Ella Balaert, Pseudo

Donne-moi ton ava­tar, je te dirai qui tu hais…

Vouloir racon­ter par menues séquences de cour­riels entre­croi­sés le quo­ti­dien de femmes, leur ennui, leurs amours leurs emmerdes pour reprendre une cer­taine antienne,   qui » se la racontent » est un défi de taille. Sans doute trop bercé petit par les échanges épis­to­laires entre la mar­quise de Mer­teuil  et Val­mont, j’avoue ne pas avoir été d’emblée séduit par l’idée de ces trois femmes,  Sophie, Alice et Jeanne , que beau­coup de choses opposent, de créer un per­son­nage vir­tuel, Eva, afin de le faire cor­res­pondre par mails inter­po­sés avec l’antiquaire Ulysse visi­ble­ment en mal de séduc­tion sinon d’amour…
J’avais tort pour au moins deux rai­sons. La pre­mière c’est que le dis­po­si­tif des mails qui s’enchaînent et s’entrecoupent, en dépit de toute mise en pré­sence « réelle »,  per­met un jeu de miroir à l’infini qui est plu­tôt savou­reux en ce qu’il cor­rompt toutes les hâtives ten­ta­tives her­mé­neu­tiques. Com­ment en effet sta­tuer sur la vérité objec­tive puta­tive  de telle ou telle pro­po­si­tion lan­ga­gière puisque l’on ne sait jamais au juste qui l’a pro­duite, depuis quel seuil et dans quelle inten­tion ?
La deuxième, c’est que ce court roman qui entre­mêle por­traits psy­cho­lo­giques intimes et cri­tique des appa­rences socié­tales est écrit avec beau­coup de jus­tesse, de fond comme de forme, moult for­mules fai­sant mouche (il est si rare, même chez les dits « grands » édi­teurs,  de lire un texte qui ne com­porte pas une seule faute !) et que son for­mat, en hom­mage non déguisé au zap­ping de notre moder­nité, faci­lite gran­de­ment la lec­ture dans toutes les situa­tions ima­gi­nables, puisque aussi bien il reven­dique  crâ­ne­ment une conti­nuité de la discontinuité.
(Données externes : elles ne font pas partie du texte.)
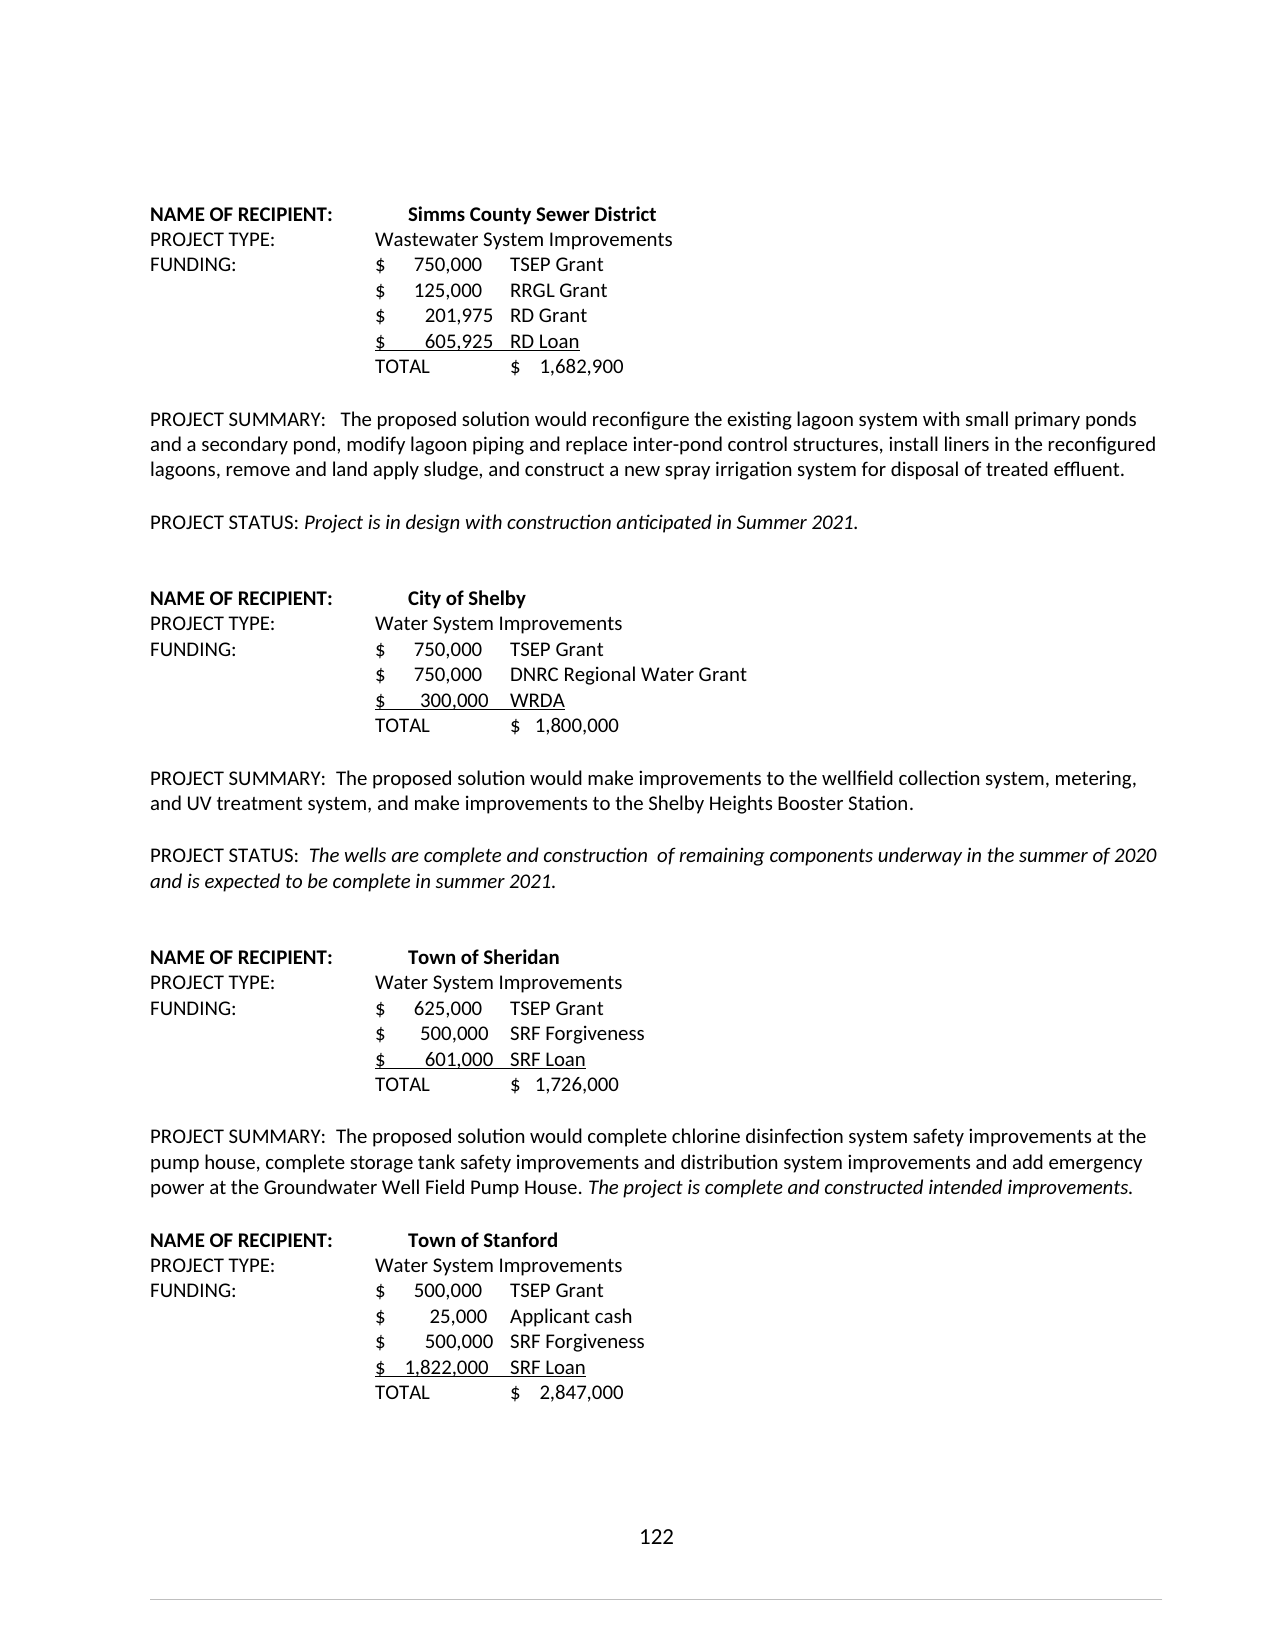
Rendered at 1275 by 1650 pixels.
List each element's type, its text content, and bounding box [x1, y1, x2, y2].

text $ 605,925 RD Loan [150, 328, 1162, 353]
text TOTAL $ 2,847,000 [150, 1379, 1162, 1405]
text PROJECT STATUS: The wells are complete and construction of remaining components underway in the summer of 2020 and is expected to be complete in summer 2021. [150, 842, 1162, 893]
text PROJECT TYPE: Water System Improvements [150, 969, 1162, 995]
text FUNDING: $ 625,000 TSEP Grant [150, 995, 1162, 1020]
text NAME OF RECIPIENT: Town of Sheridan [150, 944, 1162, 969]
subtitle PROJECT SUMMARY: The proposed solution would reconfigure the existing lagoon system with small primary ponds and a secondary pond, modify lagoon piping and replace inter-pond control structures, install liners in the reconfigured lagoons, remove and land apply sludge, and construct a new spray irrigation system for disposal of treated effluent. [150, 406, 1163, 482]
text PROJECT TYPE: Water System Improvements [150, 1252, 1162, 1278]
text NAME OF RECIPIENT: City of Shelby [150, 585, 1162, 611]
text $ 500,000 SRF Forgiveness [150, 1020, 1162, 1046]
text NAME OF RECIPIENT: Town of Stanford [150, 1227, 1162, 1252]
text NAME OF RECIPIENT: Simms County Sewer District [150, 201, 1162, 226]
text FUNDING: $ 750,000 TSEP Grant [150, 636, 1162, 661]
text $ 1,822,000 SRF Loan [150, 1354, 1162, 1379]
text PROJECT STATUS: Project is in design with construction anticipated in Summer 2021. [150, 509, 1162, 534]
text TOTAL $ 1,726,000 [150, 1071, 1162, 1097]
text $ 601,000 SRF Loan [150, 1046, 1162, 1071]
text PROJECT TYPE: Water System Improvements [150, 611, 1162, 636]
text PROJECT TYPE: Wastewater System Improvements [150, 226, 1162, 252]
text $ 25,000 Applicant cash [150, 1303, 1162, 1328]
subtitle PROJECT SUMMARY: The proposed solution would make improvements to the wellfield collection system, metering, and UV treatment system, and make improvements to the Shelby Heights Booster Station. [150, 765, 1163, 815]
text $ 500,000 SRF Forgiveness [150, 1328, 1162, 1354]
text FUNDING: $ 500,000 TSEP Grant [150, 1278, 1162, 1303]
text FUNDING: $ 750,000 TSEP Grant [150, 252, 1162, 277]
subtitle PROJECT SUMMARY: The proposed solution would complete chlorine disinfection system safety improvements at the pump house, complete storage tank safety improvements and distribution system improvements and add emergency power at the Groundwater Well Field Pump House. The project is complete and constructed intended improvements. [150, 1124, 1163, 1200]
text $ 201,975 RD Grant [150, 302, 1162, 328]
text TOTAL $ 1,800,000 [150, 712, 1162, 738]
text TOTAL $ 1,682,900 [150, 353, 1162, 379]
text $ 750,000 DNRC Regional Water Grant [150, 661, 1162, 687]
text $ 300,000 WRDA [150, 687, 1162, 712]
text $ 125,000 RRGL Grant [150, 277, 1162, 302]
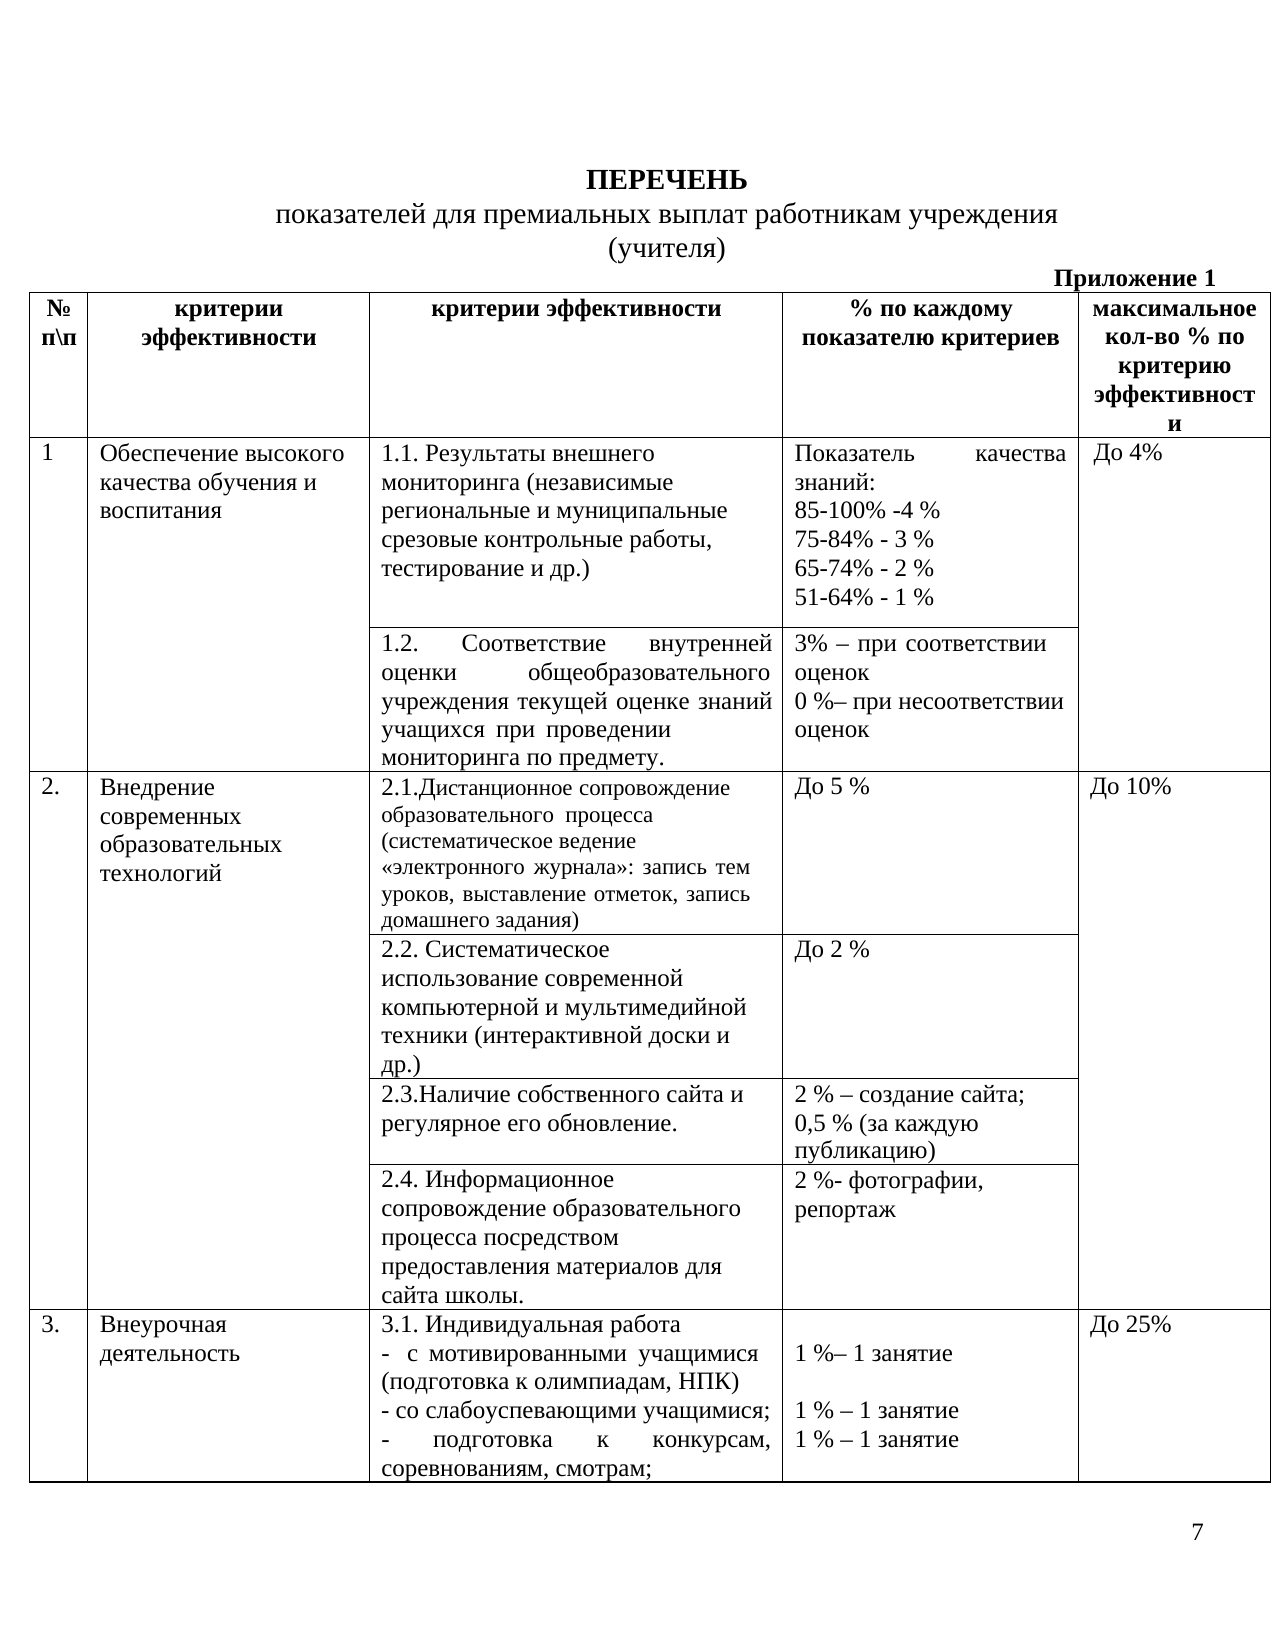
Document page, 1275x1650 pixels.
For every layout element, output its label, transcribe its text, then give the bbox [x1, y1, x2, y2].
Le pro­pos d’Ella Balaert va alors beau­coup plus loin que le doux babil de copines cher­chant un din­don de la farce lit­té­raire puisqu’il inter­roge à la fois la faci­lité et la ten­ta­tion du faux (l’occulté si l’on suit le sens grec de pseu­dos) à même de recou­vrir l’être et de faire de cha­cun de nous, auteur, lec­teur, édi­teur, les vic­times plus ou moins com­plai­santes d’une imper­ma­nence géné­ra­li­sée vou­lant que nous soyons tous ce que nos télé­phones, nos tablettes, nos pro­fils sur les réseaux sociaux, nos cour­riels, nos tex­tos etc. font de nous – ou plu­tôt ce qu’ils dé-font de nous, au tra­vers de mul­tiples dédou­ble­ments numé­riques. Donne-moi ton ava­tar, je te dirai qui tu hais…
Il s’agit bien, sous le masque que nous por­tons haut les cœurs – cer­tains hommes sont plus « pseudo » que les autres -, de poser, sans céder pour autant à un intel­lec­tua­lisme de mau­vais aloi,  face au regard cyclo­péen d’autrui – car y a-t-il seule­ment un autre qui tienne, qui vaille ? — la fon­da­men­tale ques­tion de l’identité à soi et de la foi que nous nour­ris­sons envers nos propres repré­sen­ta­tions. Sans coup férir, Ella Balaert passe de l’écran à l’écrit, balayant l’inquiétude de départ comme tous les canons nar­ra­tifs. A moins que… l’auteure n’écrirait-elle pas , elle aussi, sous « pseudo » ?

fre­de­ric grolleau

Ella Balaert, Pseudo, Myria­pode, 2012, — 216 p. 18,00 €.